Still, everyone doesn’t agree.
“I’m in favor of good ideas that make our neighborhoods stronger — parks and sidewalks and bike paths,” said Ellis. “Schools make a neighborhood stronger. If you want to weaken the neighborhood, remove all of the kids from the school. Most new families move into the west end and most new families tend to have children. So, the children are being raised on the west end of town, but they want for some reason to bus them to a pretty school to justify sending all of our kids over there. Sounds like some pretty weak reasoning.”
Assessed Valuation growing
Proponents of the building project note that the school has seen regular growth in its assessed valuation. Over the last five years it has increased 10.38% and over the last 10 years, 20.68%.
If past performances indicate future results, the growth in the AV could have a significant impact on the debt tax rate generated by the school construction, but officials say there are other things happening in the budget that could also help drive down the long-term effect on taxpayers.
“This will be on top of the current debt rate,” said Alford. “As current debt falls off, the overall tax rate will go down. We don’t have a large amount of debt coming off over the next couple of years. We do have small bonds that will be coming off over several years that will reduce the overall tax debt levy.”

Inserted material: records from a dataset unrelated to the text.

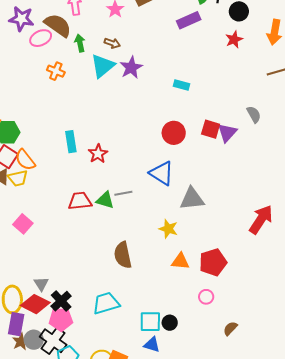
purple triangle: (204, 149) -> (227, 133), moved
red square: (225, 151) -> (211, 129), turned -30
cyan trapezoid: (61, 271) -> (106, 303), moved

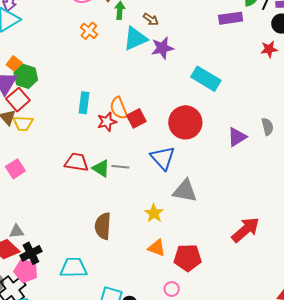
cyan rectangle: (181, 85) -> (206, 79), size x1.8
red square: (211, 129) -> (136, 118), moved, turned 30
red circle: (174, 133) -> (185, 122), size x1.4
orange semicircle: (25, 160) -> (119, 108), moved
gray triangle: (41, 284) -> (17, 231), turned 42

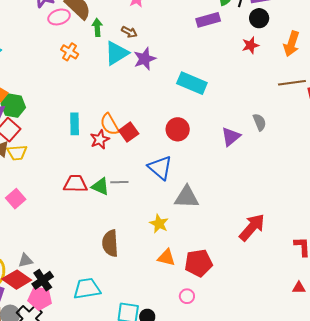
red circle: (185, 122) -> (178, 129), size x0.7

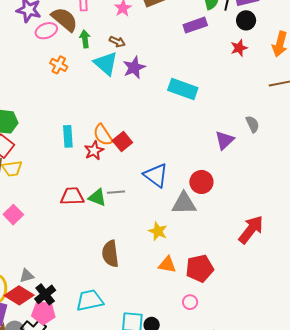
cyan triangle: (117, 53) -> (106, 64), turned -44
red circle: (178, 129) -> (201, 182), moved

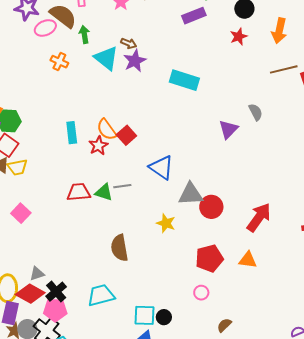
brown arrow: (117, 42) -> (129, 43), moved
red circle: (201, 182) -> (211, 207), moved
orange triangle: (167, 265) -> (248, 260), moved

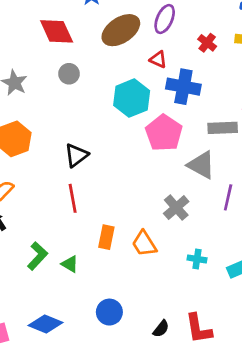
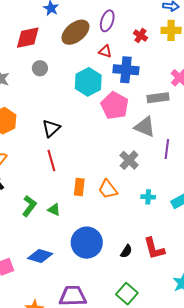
red diamond: (57, 31) -> (28, 38), turned -72
blue circle: (109, 312) -> (87, 243), size x1.6

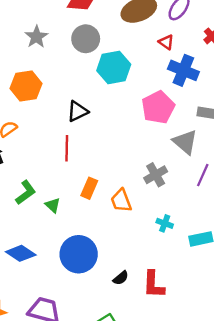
gray circle: (40, 68) -> (86, 39), size x1.5
cyan hexagon: (88, 82) -> (114, 68), moved

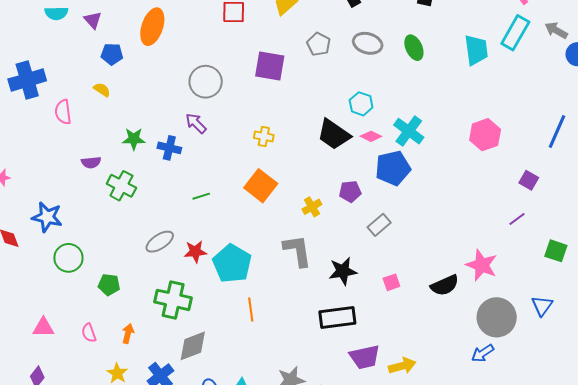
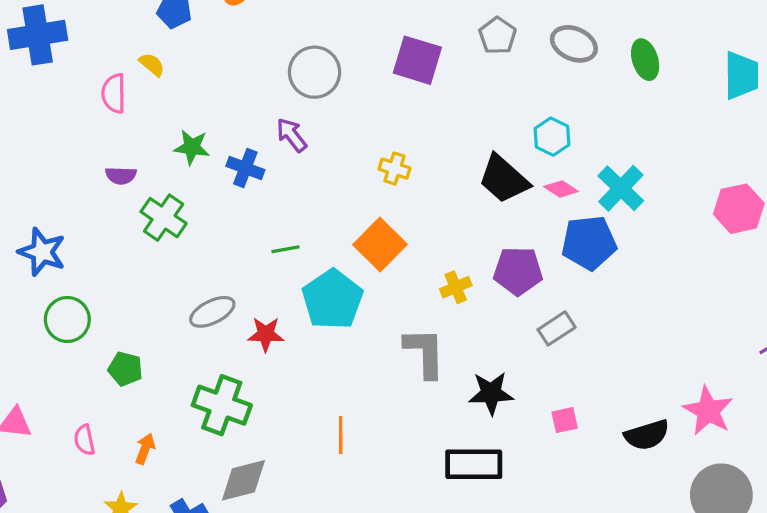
pink semicircle: (63, 112) -> (114, 93), moved
purple pentagon: (350, 192) -> (518, 271), size x1.4
cyan pentagon: (232, 263) -> (332, 299), moved

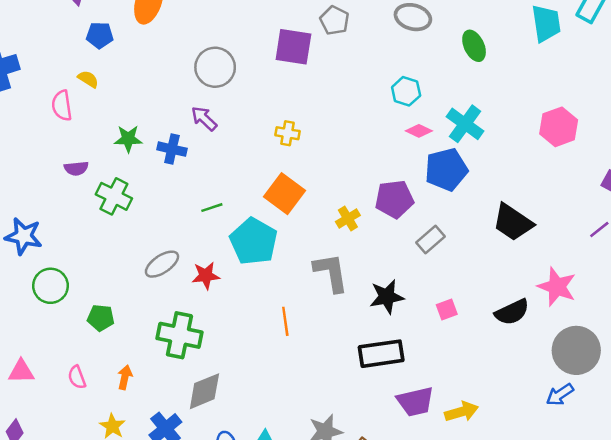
gray pentagon: (498, 36) -> (335, 20), moved
green ellipse: (645, 60) -> (474, 46), moved
black trapezoid: (504, 179) -> (513, 222), moved
orange line: (341, 435) -> (285, 321), moved

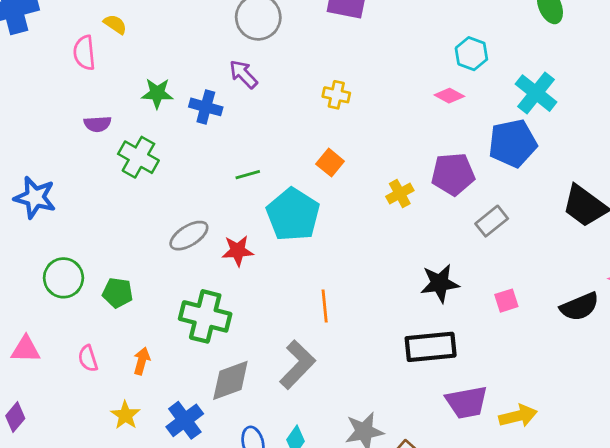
pink diamond: (419, 131) -> (449, 96), moved
orange square: (285, 194) -> (330, 163), size x0.6
gray L-shape: (331, 273) -> (297, 365), moved, turned 51
green circle: (51, 286) -> (63, 278), moved

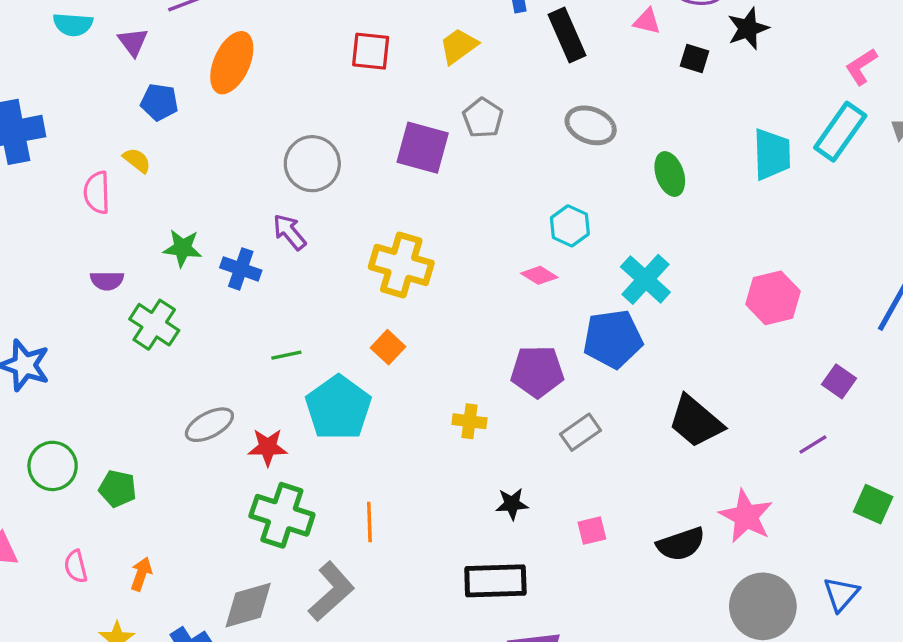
yellow cross: (336, 95) -> (401, 265), size x1.8
yellow cross: (400, 194) -> (470, 421), moved, turned 32
black star: (440, 283) -> (512, 504), size x0.7
green cross: (205, 316) -> (282, 515), moved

Currently, Washington has six bonds that will be dropping off the tax rolls in 2020, 2022, 2023, 2025, 2029 and 2030. Those would remove more than $50 million in established debt.

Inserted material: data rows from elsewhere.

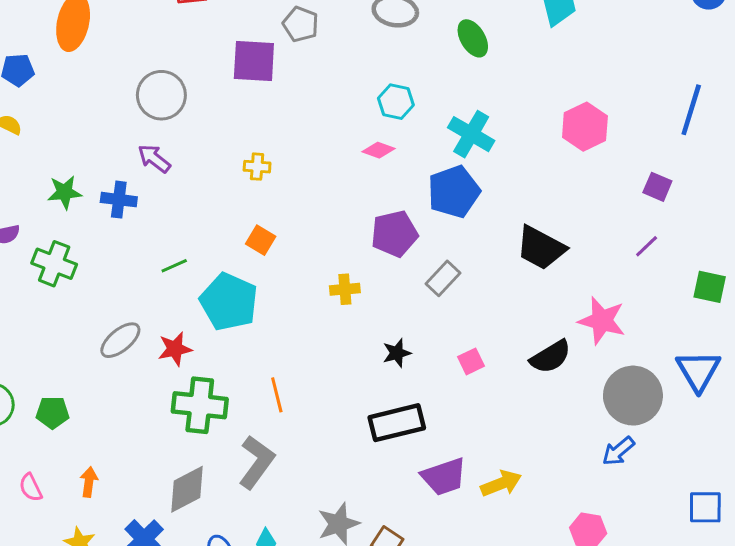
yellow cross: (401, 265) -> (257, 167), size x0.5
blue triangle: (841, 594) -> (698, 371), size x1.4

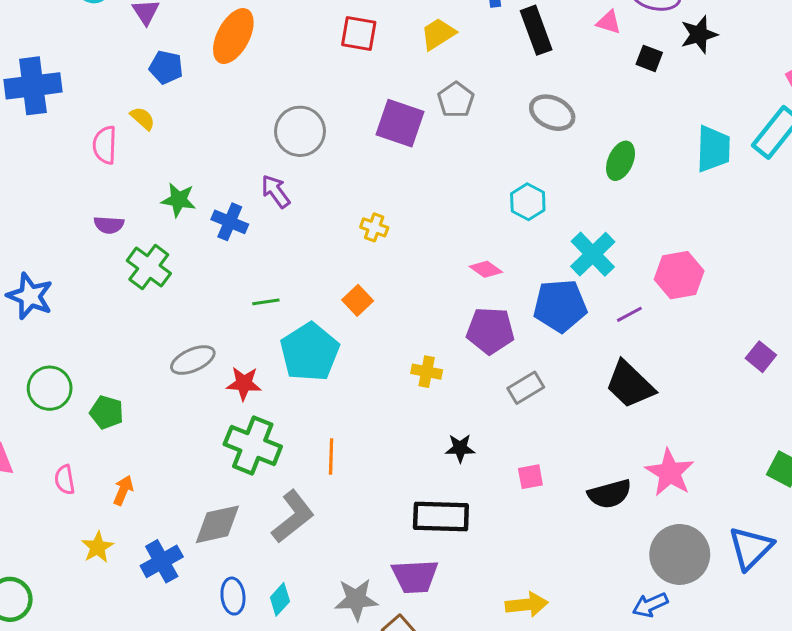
green ellipse: (473, 38) -> (621, 161), turned 39
pink hexagon: (585, 127) -> (679, 275), moved
pink diamond: (378, 150) -> (486, 269), moved
purple line: (647, 246) -> (629, 314), moved
purple trapezoid: (444, 477) -> (415, 576), moved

If the school referendum is approved the project will be paid off in 2039.
All precincts voting on question
All of the Washington precincts are voting on the question. Washington 1, 2, 3, 4, and Harrison and Veale Township that normally do not vote during municipal elections will have open polls. Veale Township has relocated its polling place from Camp Illiana to Bethel Church South.
Registered voters in all of the Washington precincts, Veale and Harrison townships can also vote early at the Daviess County Clerk’s Office from now until noon Nov. 4. The office is open to voters from 8 a.m. to 4 p.m. It will also be open Saturdays, Oct. 26 and Nov. 2 from 8 a.m. to noon.